WHAT YOU SHOULD DO. Reproduce every line of the listing below word for word, in the same order.

** EXERCISE MATERIALS follows **

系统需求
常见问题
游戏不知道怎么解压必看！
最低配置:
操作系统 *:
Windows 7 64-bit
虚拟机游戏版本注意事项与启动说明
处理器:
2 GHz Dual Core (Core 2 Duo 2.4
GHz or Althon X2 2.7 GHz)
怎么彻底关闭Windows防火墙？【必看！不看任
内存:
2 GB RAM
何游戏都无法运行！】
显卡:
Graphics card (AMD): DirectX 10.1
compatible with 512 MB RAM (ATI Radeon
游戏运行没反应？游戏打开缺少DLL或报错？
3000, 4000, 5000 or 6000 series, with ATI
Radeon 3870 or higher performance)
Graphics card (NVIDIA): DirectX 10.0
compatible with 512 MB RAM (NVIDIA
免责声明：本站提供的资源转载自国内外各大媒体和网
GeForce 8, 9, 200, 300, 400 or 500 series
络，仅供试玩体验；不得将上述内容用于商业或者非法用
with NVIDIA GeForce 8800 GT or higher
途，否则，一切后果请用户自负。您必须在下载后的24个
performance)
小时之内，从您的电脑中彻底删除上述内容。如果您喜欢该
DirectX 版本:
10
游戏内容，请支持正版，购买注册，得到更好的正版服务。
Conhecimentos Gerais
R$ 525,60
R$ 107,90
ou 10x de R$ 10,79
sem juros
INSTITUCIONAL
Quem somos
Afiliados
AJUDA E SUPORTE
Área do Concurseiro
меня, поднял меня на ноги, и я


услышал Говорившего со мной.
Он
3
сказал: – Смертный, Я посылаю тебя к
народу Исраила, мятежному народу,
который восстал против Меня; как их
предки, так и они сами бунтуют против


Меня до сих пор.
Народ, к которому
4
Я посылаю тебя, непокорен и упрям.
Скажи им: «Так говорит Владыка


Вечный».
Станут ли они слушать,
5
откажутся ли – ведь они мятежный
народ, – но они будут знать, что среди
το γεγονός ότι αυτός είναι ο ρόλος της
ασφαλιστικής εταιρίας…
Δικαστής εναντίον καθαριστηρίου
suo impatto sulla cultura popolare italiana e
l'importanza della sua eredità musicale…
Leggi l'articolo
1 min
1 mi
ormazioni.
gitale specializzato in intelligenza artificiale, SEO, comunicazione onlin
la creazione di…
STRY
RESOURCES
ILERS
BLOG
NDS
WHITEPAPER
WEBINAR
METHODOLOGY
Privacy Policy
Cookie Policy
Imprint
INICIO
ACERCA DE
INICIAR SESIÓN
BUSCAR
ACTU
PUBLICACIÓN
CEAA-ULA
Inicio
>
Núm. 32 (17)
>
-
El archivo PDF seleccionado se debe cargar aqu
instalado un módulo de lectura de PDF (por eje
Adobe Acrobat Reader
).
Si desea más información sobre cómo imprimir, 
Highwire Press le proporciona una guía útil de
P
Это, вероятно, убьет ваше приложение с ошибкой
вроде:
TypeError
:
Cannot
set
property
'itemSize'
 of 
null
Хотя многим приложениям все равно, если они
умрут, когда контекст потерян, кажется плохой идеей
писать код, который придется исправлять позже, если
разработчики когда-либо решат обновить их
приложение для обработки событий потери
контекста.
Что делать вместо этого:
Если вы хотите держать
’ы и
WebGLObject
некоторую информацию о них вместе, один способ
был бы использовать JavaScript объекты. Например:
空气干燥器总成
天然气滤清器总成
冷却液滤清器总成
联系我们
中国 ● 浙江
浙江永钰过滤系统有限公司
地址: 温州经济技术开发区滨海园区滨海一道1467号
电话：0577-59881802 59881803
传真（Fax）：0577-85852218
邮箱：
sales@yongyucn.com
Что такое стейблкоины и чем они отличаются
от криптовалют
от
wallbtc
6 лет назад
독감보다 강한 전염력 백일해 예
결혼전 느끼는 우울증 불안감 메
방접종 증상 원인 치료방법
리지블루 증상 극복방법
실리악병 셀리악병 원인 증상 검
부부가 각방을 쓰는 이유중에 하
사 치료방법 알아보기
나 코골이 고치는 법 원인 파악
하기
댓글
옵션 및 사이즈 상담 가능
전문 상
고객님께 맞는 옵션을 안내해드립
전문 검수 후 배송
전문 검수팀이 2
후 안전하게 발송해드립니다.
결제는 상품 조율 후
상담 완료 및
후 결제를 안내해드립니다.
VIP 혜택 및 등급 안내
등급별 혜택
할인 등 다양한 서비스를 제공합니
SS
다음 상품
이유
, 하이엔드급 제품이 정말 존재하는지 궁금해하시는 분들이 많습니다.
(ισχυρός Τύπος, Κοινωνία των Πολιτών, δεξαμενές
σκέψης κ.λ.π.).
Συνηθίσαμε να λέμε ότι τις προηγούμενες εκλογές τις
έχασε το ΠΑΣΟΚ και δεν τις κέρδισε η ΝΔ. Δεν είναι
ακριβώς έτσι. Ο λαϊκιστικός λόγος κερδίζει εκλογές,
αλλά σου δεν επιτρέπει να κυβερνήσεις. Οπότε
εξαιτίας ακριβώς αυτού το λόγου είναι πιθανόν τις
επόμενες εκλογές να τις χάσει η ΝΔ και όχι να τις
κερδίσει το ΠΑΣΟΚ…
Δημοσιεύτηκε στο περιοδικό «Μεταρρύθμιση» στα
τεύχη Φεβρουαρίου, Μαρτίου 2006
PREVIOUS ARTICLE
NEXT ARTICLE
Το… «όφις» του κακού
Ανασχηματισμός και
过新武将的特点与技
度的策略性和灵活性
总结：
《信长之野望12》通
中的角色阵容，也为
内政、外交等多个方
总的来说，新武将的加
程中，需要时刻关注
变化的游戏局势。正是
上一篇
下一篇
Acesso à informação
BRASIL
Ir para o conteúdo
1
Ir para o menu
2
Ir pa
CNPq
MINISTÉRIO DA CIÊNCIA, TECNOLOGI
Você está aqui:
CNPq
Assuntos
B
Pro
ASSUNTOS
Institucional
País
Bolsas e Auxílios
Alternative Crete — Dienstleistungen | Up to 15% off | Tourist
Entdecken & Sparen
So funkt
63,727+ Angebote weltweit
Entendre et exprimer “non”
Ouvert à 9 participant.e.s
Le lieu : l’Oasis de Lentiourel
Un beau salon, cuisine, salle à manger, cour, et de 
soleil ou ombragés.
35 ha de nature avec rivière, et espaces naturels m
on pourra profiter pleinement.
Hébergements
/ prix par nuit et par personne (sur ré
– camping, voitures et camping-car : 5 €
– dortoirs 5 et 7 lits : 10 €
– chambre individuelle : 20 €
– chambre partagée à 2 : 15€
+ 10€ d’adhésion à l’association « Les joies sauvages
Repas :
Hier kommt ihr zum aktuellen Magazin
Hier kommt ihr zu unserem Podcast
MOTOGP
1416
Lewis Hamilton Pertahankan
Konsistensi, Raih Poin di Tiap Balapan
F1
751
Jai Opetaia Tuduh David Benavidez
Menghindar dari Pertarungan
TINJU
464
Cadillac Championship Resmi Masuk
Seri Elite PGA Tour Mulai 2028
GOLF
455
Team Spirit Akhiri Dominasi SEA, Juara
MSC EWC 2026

** End of EXERCISE MATERIALS **

SOLUTION TO THIS TASK.
系统需求
常见问题
游戏不知道怎么解压必看！
最低配置:
操作系统 *:
Windows 7 64-bit
虚拟机游戏版本注意事项与启动说明
处理器:
2 GHz Dual Core (Core 2 Duo 2.4
GHz or Althon X2 2.7 GHz)
怎么彻底关闭Windows防火墙？【必看！不看任
内存:
2 GB RAM
何游戏都无法运行！】
显卡:
Graphics card (AMD): DirectX 10.1
compatible with 512 MB RAM (ATI Radeon
游戏运行没反应？游戏打开缺少DLL或报错？
3000, 4000, 5000 or 6000 series, with ATI
Radeon 3870 or higher performance)
Graphics card (NVIDIA): DirectX 10.0
compatible with 512 MB RAM (NVIDIA
免责声明：本站提供的资源转载自国内外各大媒体和网
GeForce 8, 9, 200, 300, 400 or 500 series
络，仅供试玩体验；不得将上述内容用于商业或者非法用
with NVIDIA GeForce 8800 GT or higher
途，否则，一切后果请用户自负。您必须在下载后的24个
performance)
小时之内，从您的电脑中彻底删除上述内容。如果您喜欢该
DirectX 版本:
10
游戏内容，请支持正版，购买注册，得到更好的正版服务。
Conhecimentos Gerais
R$ 525,60
R$ 107,90
ou 10x de R$ 10,79
sem juros
INSTITUCIONAL
Quem somos
Afiliados
AJUDA E SUPORTE
Área do Concurseiro
меня, поднял меня на ноги, и я


услышал Говорившего со мной.
Он
3
сказал: – Смертный, Я посылаю тебя к
народу Исраила, мятежному народу,
который восстал против Меня; как их
предки, так и они сами бунтуют против


Меня до сих пор.
Народ, к которому
4
Я посылаю тебя, непокорен и упрям.
Скажи им: «Так говорит Владыка


Вечный».
Станут ли они слушать,
5
откажутся ли – ведь они мятежный
народ, – но они будут знать, что среди
το γεγονός ότι αυτός είναι ο ρόλος της
ασφαλιστικής εταιρίας…
Δικαστής εναντίον καθαριστηρίου
suo impatto sulla cultura popolare italiana e
l'importanza della sua eredità musicale…
Leggi l'articolo
1 min
1 mi
ormazioni.
gitale specializzato in intelligenza artificiale, SEO, comunicazione onlin
la creazione di…
STRY
RESOURCES
ILERS
BLOG
NDS
WHITEPAPER
WEBINAR
METHODOLOGY
Privacy Policy
Cookie Policy
Imprint
INICIO
ACERCA DE
INICIAR SESIÓN
BUSCAR
ACTU
PUBLICACIÓN
CEAA-ULA
Inicio
>
Núm. 32 (17)
>
-
El archivo PDF seleccionado se debe cargar aqu
instalado un módulo de lectura de PDF (por eje
Adobe Acrobat Reader
).
Si desea más información sobre cómo imprimir, 
Highwire Press le proporciona una guía útil de
P
Это, вероятно, убьет ваше приложение с ошибкой
вроде:
TypeError
:
Cannot
set
property
'itemSize'
 of 
null
Хотя многим приложениям все равно, если они
умрут, когда контекст потерян, кажется плохой идеей
писать код, который придется исправлять позже, если
разработчики когда-либо решат обновить их
приложение для обработки событий потери
контекста.
Что делать вместо этого:
Если вы хотите держать
’ы и
WebGLObject
некоторую информацию о них вместе, один способ
был бы использовать JavaScript объекты. Например:
空气干燥器总成
天然气滤清器总成
冷却液滤清器总成
联系我们
中国 ● 浙江
浙江永钰过滤系统有限公司
地址: 温州经济技术开发区滨海园区滨海一道1467号
电话：0577-59881802 59881803
传真（Fax）：0577-85852218
邮箱：
sales@yongyucn.com
Что такое стейблкоины и чем они отличаются
от криптовалют
от
wallbtc
6 лет назад
독감보다 강한 전염력 백일해 예
결혼전 느끼는 우울증 불안감 메
방접종 증상 원인 치료방법
리지블루 증상 극복방법
실리악병 셀리악병 원인 증상 검
부부가 각방을 쓰는 이유중에 하
사 치료방법 알아보기
나 코골이 고치는 법 원인 파악
하기
댓글
옵션 및 사이즈 상담 가능
전문 상
고객님께 맞는 옵션을 안내해드립
전문 검수 후 배송
전문 검수팀이 2
후 안전하게 발송해드립니다.
결제는 상품 조율 후
상담 완료 및
후 결제를 안내해드립니다.
VIP 혜택 및 등급 안내
등급별 혜택
할인 등 다양한 서비스를 제공합니
SS
다음 상품
이유
, 하이엔드급 제품이 정말 존재하는지 궁금해하시는 분들이 많습니다.
(ισχυρός Τύπος, Κοινωνία των Πολιτών, δεξαμενές
σκέψης κ.λ.π.).
Συνηθίσαμε να λέμε ότι τις προηγούμενες εκλογές τις
έχασε το ΠΑΣΟΚ και δεν τις κέρδισε η ΝΔ. Δεν είναι
ακριβώς έτσι. Ο λαϊκιστικός λόγος κερδίζει εκλογές,
αλλά σου δεν επιτρέπει να κυβερνήσεις. Οπότε
εξαιτίας ακριβώς αυτού το λόγου είναι πιθανόν τις
επόμενες εκλογές να τις χάσει η ΝΔ και όχι να τις
κερδίσει το ΠΑΣΟΚ…
Δημοσιεύτηκε στο περιοδικό «Μεταρρύθμιση» στα
τεύχη Φεβρουαρίου, Μαρτίου 2006
PREVIOUS ARTICLE
NEXT ARTICLE
Το… «όφις» του κακού
Ανασχηματισμός και
过新武将的特点与技
度的策略性和灵活性
总结：
《信长之野望12》通
中的角色阵容，也为
内政、外交等多个方
总的来说，新武将的加
程中，需要时刻关注
变化的游戏局势。正是
上一篇
下一篇
Acesso à informação
BRASIL
Ir para o conteúdo
1
Ir para o menu
2
Ir pa
CNPq
MINISTÉRIO DA CIÊNCIA, TECNOLOGI
Você está aqui:
CNPq
Assuntos
B
Pro
ASSUNTOS
Institucional
País
Bolsas e Auxílios
Alternative Crete — Dienstleistungen | Up to 15% off | Tourist
Entdecken & Sparen
So funkt
63,727+ Angebote weltweit
Entendre et exprimer “non”
Ouvert à 9 participant.e.s
Le lieu : l’Oasis de Lentiourel
Un beau salon, cuisine, salle à manger, cour, et de 
soleil ou ombragés.
35 ha de nature avec rivière, et espaces naturels m
on pourra profiter pleinement.
Hébergements
/ prix par nuit et par personne (sur ré
– camping, voitures et camping-car : 5 €
– dortoirs 5 et 7 lits : 10 €
– chambre individuelle : 20 €
– chambre partagée à 2 : 15€
+ 10€ d’adhésion à l’association « Les joies sauvages
Repas :
Hier kommt ihr zum aktuellen Magazin
Hier kommt ihr zu unserem Podcast
MOTOGP
1416
Lewis Hamilton Pertahankan
Konsistensi, Raih Poin di Tiap Balapan
F1
751
Jai Opetaia Tuduh David Benavidez
Menghindar dari Pertarungan
TINJU
464
Cadillac Championship Resmi Masuk
Seri Elite PGA Tour Mulai 2028
GOLF
455
Team Spirit Akhiri Dominasi SEA, Juara
MSC EWC 2026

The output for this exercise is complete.